Your assignment: Could you give these rows again with every "Excel" replaced by "Microsoft Excel" and everything else unchanged, leaving the pictures out?

Information shown:
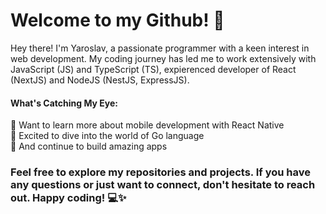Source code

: # Welcome to my Github! 👋

Hey there! I'm Yaroslav, a passionate programmer with a keen interest in web development.
My coding journey has led me to work extensively with JavaScript (JS) and TypeScript (TS), expierenced developer of React (NextJS) and NodeJS (NestJS, ExpressJS).

#### What's Catching My Eye:

📱 Want to learn more about mobile development with React Native  
🐹 Excited to dive into the world of Go language  
🚀 And continue to build amazing apps  

### Feel free to explore my repositories and projects. If you have any questions or just want to connect, don't hesitate to reach out. Happy coding! 💻✨

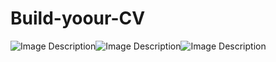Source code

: # Build-yoour-CV

![Image Description](https://ibb.co/xzm8M0h)![Image Description](https://ibb.co/bmPvKZG)![Image Description](https://ibb.co/cbqmLKd)
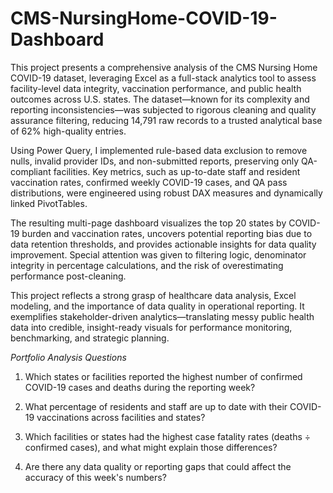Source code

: # CMS-NursingHome-COVID-19-Dashboard

This project presents a comprehensive analysis of the CMS Nursing Home COVID-19 dataset, leveraging Excel as a full-stack analytics tool to assess facility-level data integrity, vaccination performance, and public health outcomes across U.S. states. The dataset—known for its complexity and reporting inconsistencies—was subjected to rigorous cleaning and quality assurance filtering, reducing 14,791 raw records to a trusted analytical base of 62% high-quality entries.

Using Power Query, I implemented rule-based data exclusion to remove nulls, invalid provider IDs, and non-submitted reports, preserving only QA-compliant facilities. 
Key metrics, such as up-to-date staff and resident vaccination rates, confirmed weekly COVID-19 cases, and QA pass distributions, were engineered using robust DAX measures and dynamically linked PivotTables.

The resulting multi-page dashboard visualizes the top 20 states by COVID-19 burden and vaccination rates, uncovers potential reporting bias due to data retention thresholds, and provides actionable insights for data quality improvement. Special attention was given to filtering logic, denominator integrity in percentage calculations, and the risk of overestimating performance post-cleaning.

This project reflects a strong grasp of healthcare data analysis, Excel modeling, and the importance of data quality in operational reporting. It exemplifies stakeholder-driven analytics—translating messy public health data into credible, insight-ready visuals for performance monitoring, benchmarking, and strategic planning.



_Portfolio Analysis Questions_

 1. Which states or facilities reported the highest number of confirmed COVID-19 cases and deaths
 during the reporting week?

 2. What percentage of residents and staff are up to date with their COVID-19 vaccinations across
 facilities and states?

 3. Which facilities or states had the highest case fatality rates (deaths ÷ confirmed cases), and what
 might explain those differences?
 
 4. Are there any data quality or reporting gaps that could affect the accuracy of this week's
 numbers?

Task result:
Source code

: # Welcome to my Github! 👋

Hey there! I'm Yaroslav, a passionate programmer with a keen interest in web development.
My coding journey has led me to work extensively with JavaScript (JS) and TypeScript (TS), expierenced developer of React (NextJS) and NodeJS (NestJS, ExpressJS).

#### What's Catching My Eye:

📱 Want to learn more about mobile development with React Native  
🐹 Excited to dive into the world of Go language  
🚀 And continue to build amazing apps  

### Feel free to explore my repositories and projects. If you have any questions or just want to connect, don't hesitate to reach out. Happy coding! 💻✨

Source code

: # Build-yoour-CV

![Image Description](https://ibb.co/xzm8M0h)![Image Description](https://ibb.co/bmPvKZG)![Image Description](https://ibb.co/cbqmLKd)
Source code

: # CMS-NursingHome-COVID-19-Dashboard

This project presents a comprehensive analysis of the CMS Nursing Home COVID-19 dataset, leveraging Microsoft Excel as a full-stack analytics tool to assess facility-level data integrity, vaccination performance, and public health outcomes across U.S. states. The dataset—known for its complexity and reporting inconsistencies—was subjected to rigorous cleaning and quality assurance filtering, reducing 14,791 raw records to a trusted analytical base of 62% high-quality entries.

Using Power Query, I implemented rule-based data exclusion to remove nulls, invalid provider IDs, and non-submitted reports, preserving only QA-compliant facilities. 
Key metrics, such as up-to-date staff and resident vaccination rates, confirmed weekly COVID-19 cases, and QA pass distributions, were engineered using robust DAX measures and dynamically linked PivotTables.

The resulting multi-page dashboard visualizes the top 20 states by COVID-19 burden and vaccination rates, uncovers potential reporting bias due to data retention thresholds, and provides actionable insights for data quality improvement. Special attention was given to filtering logic, denominator integrity in percentage calculations, and the risk of overestimating performance post-cleaning.

This project reflects a strong grasp of healthcare data analysis, Microsoft Excel modeling, and the importance of data quality in operational reporting. It exemplifies stakeholder-driven analytics—translating messy public health data into credible, insight-ready visuals for performance monitoring, benchmarking, and strategic planning.



_Portfolio Analysis Questions_

 1. Which states or facilities reported the highest number of confirmed COVID-19 cases and deaths
 during the reporting week?

 2. What percentage of residents and staff are up to date with their COVID-19 vaccinations across
 facilities and states?

 3. Which facilities or states had the highest case fatality rates (deaths ÷ confirmed cases), and what
 might explain those differences?
 
 4. Are there any data quality or reporting gaps that could affect the accuracy of this week's
 numbers?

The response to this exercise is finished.